Food for thought outside the scope of this excellent proposal:
I've found little or no discussion of trailing-closure syntax in the context of memberwise initialization of structs with closure properties. By way of example, this sort of syntax regularly arises in the context of SwiftUI:
struct InsetView<Content>: View where Content: View {
let leadingInset: CGFloat
let trailingInset: CGFloat
var content: () -> Content
var body: some View {
...
}
}
The synthesized memberwise initializer for this struct uses each property name as the parameter name. At the call site, we have:
InsetView(leadingInset: 10, trailingInset: 10) {
...
}
If labels become required on the first trailing closure, initializing the struct would look like this:
InsetView(leadingInset: 10, trailingInset: 10) content: {
...
}
The label feels out of place.
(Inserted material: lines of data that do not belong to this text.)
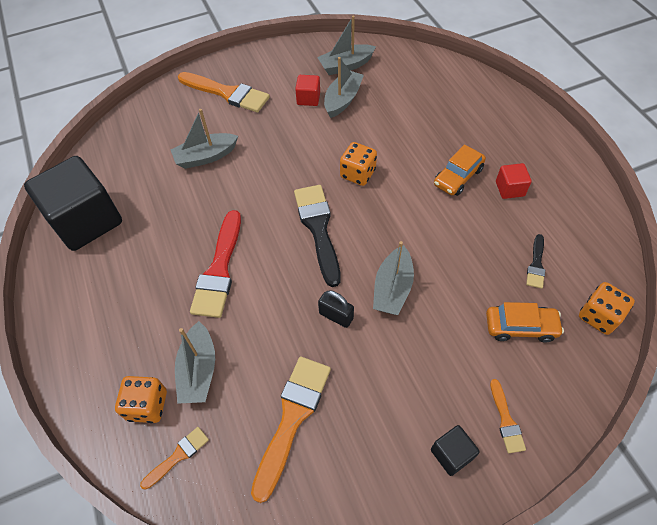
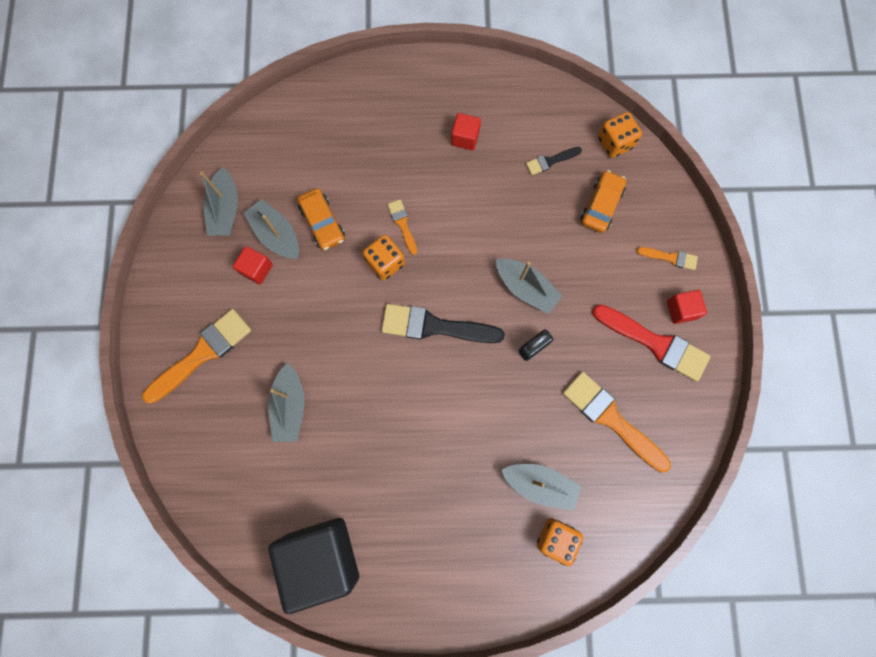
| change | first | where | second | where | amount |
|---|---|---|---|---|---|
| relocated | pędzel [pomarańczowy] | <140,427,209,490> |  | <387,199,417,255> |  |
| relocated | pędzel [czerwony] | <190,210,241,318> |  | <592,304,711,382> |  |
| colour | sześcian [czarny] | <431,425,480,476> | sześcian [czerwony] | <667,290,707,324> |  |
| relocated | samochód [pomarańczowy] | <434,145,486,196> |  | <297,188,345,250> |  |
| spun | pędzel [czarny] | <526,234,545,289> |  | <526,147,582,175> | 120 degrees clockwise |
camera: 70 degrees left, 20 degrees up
Why?
Answer
Because the type was designed with an unlabelled trailing closure in mind.
Of course, in this hypothetical world of required label names, the solution to a bothersome label likely would be to expressly declare an initializer for the struct with an explicitly omitted argument label for the closure parameter.
init(leadingInset: CGFloat, trailingInset: CGFloat, _ content: @escaping () -> Content) {
self.leadingInset = leadingInset
self.trailingInset = trailingInset
self.content = content
}
Unfortunately, that solution would come at the expense of losing the efficiency and minimalist look and feel attendant to synthesized memberwise initializers.
On the subject of a more granular approach to memberwise initializers, see Explicit Memberwise Initializers.